Citrulline Malate - The Performance Booster

Why is citrulline malate so popular?

Over the last few years, citrulline malate has become an increasingly popular supplement, all but stealing the limelight of its predecessor l-arginine. In fact, you’d be hard-pressed to find a pre-workout or performance boosting product that doesn’t contain it.

What is L-citrulline

L-citrulline is a naturally occurring amino acid readily found in watermelons that are converted to arginine in the kidneys after ingestion. Citrulline malate plays a major role in the essential mechanism that produces nitric oxide, an important vasodilator required for regulating blood pressure. Because of this, it has been used in assisting the treatment of numerous ailments such as high blood pressure, diabetes, erectile dysfunction and heart disease.

What are the benefits of citrulline malate

As well as the numerous health and cardiovascular benefits, citrulline malate's role in boosting nitric oxide production can have huge benefits in training. The increased vasodilation that comes with a boost to nitric oxide production can greatly increase the blood flow to both organs and muscle cells. This has two immediate benefits when considering athletic performance.

  1. Firstly, it allows for more blood to enter the muscles, making them look fuller and larger, giving that ‘pumped’ sensation many weight trainers crave.
  2. Secondly, this increase in blood flow allows for a greater quantity of nutrients to be shuttled into the muscle cells, whilst simultaneously enhancing the removal of exercise-induced waste products, leading to a significant boost in performance.

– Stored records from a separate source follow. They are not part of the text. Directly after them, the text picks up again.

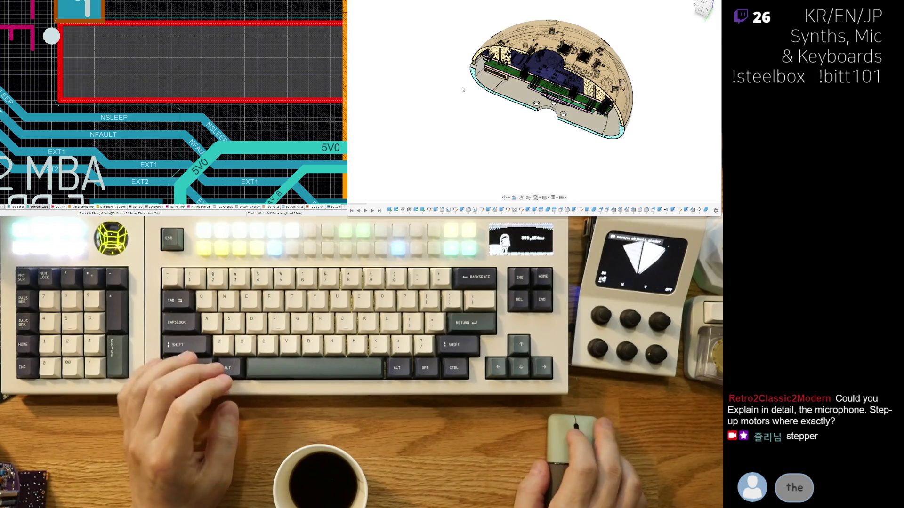
pyautogui.keyDown('shift'); pyautogui.moveTo(365, 28); pyautogui.dragTo(582, 116, button='middle'); pyautogui.keyUp('shift')
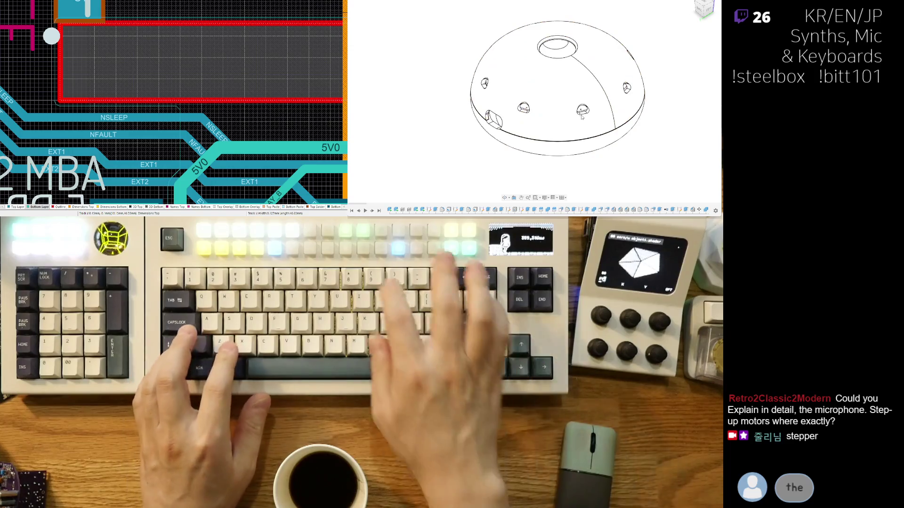
# Step: Orbit the dome to a side view and zoom in on the hatched mount cross-section
pyautogui.moveTo(581, 116)
pyautogui.keyDown('shift'); pyautogui.mouseDown(button='middle')
pyautogui.moveTo(624, 121)
pyautogui.moveTo(638, 133)
pyautogui.mouseUp(button='middle'); pyautogui.keyUp('shift')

It is for these reasons that citrulline malate is now a staple ingredient in many pre- or intra-workout performance boosting formulas.

Where is the proof?

A study published in 2011 in the "Journal of Nutritional Science and Vitaminology" reported that laboratory animals fed citrulline and subjected to intense exercise were able to perform longer and also had lower levels of blood ammonia and lactate, two waste compounds produced during exercise, when compared to a placebo group.

While you may argue that animal studies are not always indicative of human applications, another study published in the September 2010 issue of the "European Journal of Applied Physiology" found that male cyclists who supplemented with citrulline malate two hours before exercise showed blood markers indicating improved amino acid use by their tissues when compared to a control group. However, since these initial studies, multiple other human studies have shown that citrulline malate supplementation does attenuate fatigue both in regular gym users as well the individuals displaying fatigue problems during everyday life.

L-arginine vs citrulline malate?

Over the last few years, citrulline malate has steadily replaced l-arginine in most sports nutrition supplements and the reason for this is simple. Higher quantities of l-arginine can cause gastric discomfort and diarrhoea, whereas citrulline malate does not even in the largest dosages. More importantly, multiple studies have shown that citrulline malate supplementation is actually far more effective at increasing plasma arginine levels than l-arginine itself. This is the likely explanation as to why citrulline malate is more effective at boosting nitric oxide levels and thus providing a more notable effect when used in pre-workout and performance boosting formulas.